The bespectacled hot nerd girl has a hot bod, but it’s hidden under baggy and practical clothes. Her face is beautiful, but without any makeup it’s hard to distinguish her among her more colorful twenty- and thirty-something peers. She identifies as a mind primarily and does not conceive of herself as particularly attractive. Popular mythology says she’s a ravenous sex fiend when you coax her into relaxing enough to show you the tigress inside her. Her emergence as a popular icon, I would argue, coincides with the emergence of raunch culture. As it has become acceptable in some circles for young women to wear T-shirts proclaiming “Slut” and “Porn Star,” that is, as it has become acceptable for young women to admit sexuality and sexual longing, the hot nerd takes the stage. This is progress, but the hot nerd is still responsible for the actions and reactions of others in ways she shouldn’t be, and her hotness is partly due to her lack of guile.
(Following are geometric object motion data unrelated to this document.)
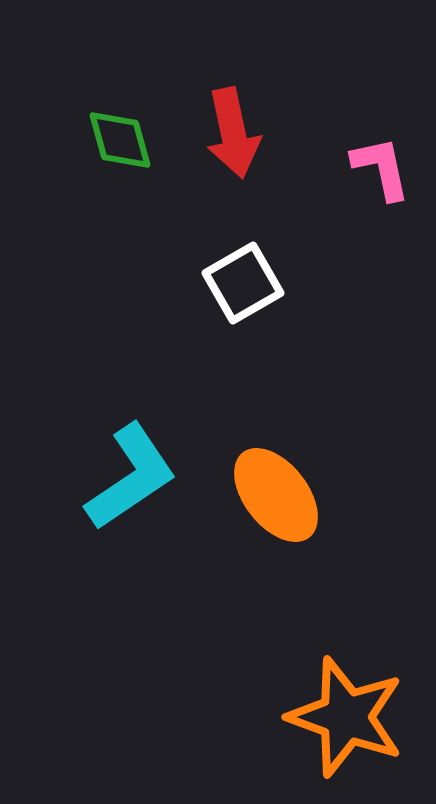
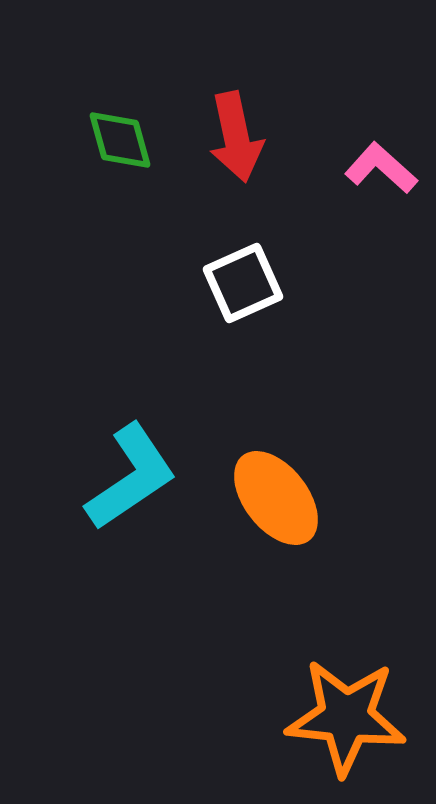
red arrow: moved 3 px right, 4 px down
pink L-shape: rotated 36 degrees counterclockwise
white square: rotated 6 degrees clockwise
orange ellipse: moved 3 px down
orange star: rotated 14 degrees counterclockwise
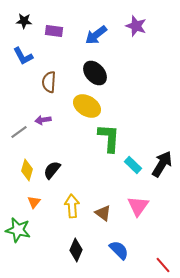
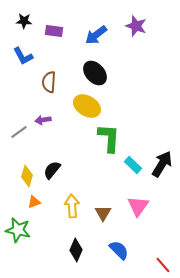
yellow diamond: moved 6 px down
orange triangle: rotated 32 degrees clockwise
brown triangle: rotated 24 degrees clockwise
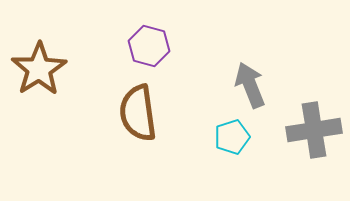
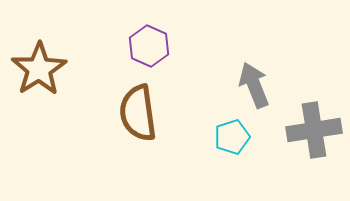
purple hexagon: rotated 9 degrees clockwise
gray arrow: moved 4 px right
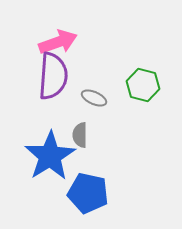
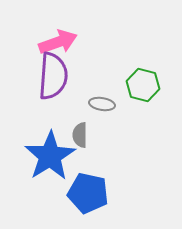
gray ellipse: moved 8 px right, 6 px down; rotated 15 degrees counterclockwise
When I was in school there was much discussion of “rape culture.” I don’t dispute the prevalence of “rape culture,” but I have problems with any political or philosophical rubric in which I cannot, in Trent Reznor’s words, “fuck like an animal” or be fucked like an animal. Nine Inch Nails’ song “Closer” received more tsking and headshaking than it should have back in the ‘90s. The psychological complexity of the song was lost on many. I like to fuck. Five years from now when I am fifty, I expect will continue to enjoy fucking. I am not anti-sex, and want to stress that to question rigid definitions of attractiveness and gender roles is a position far from anti-sex. Rather, I am planting a flag of conquest for all the aging women of questionable attractiveness who nonetheless enjoy a sound rogering, a vigorous fuck, an active sex life.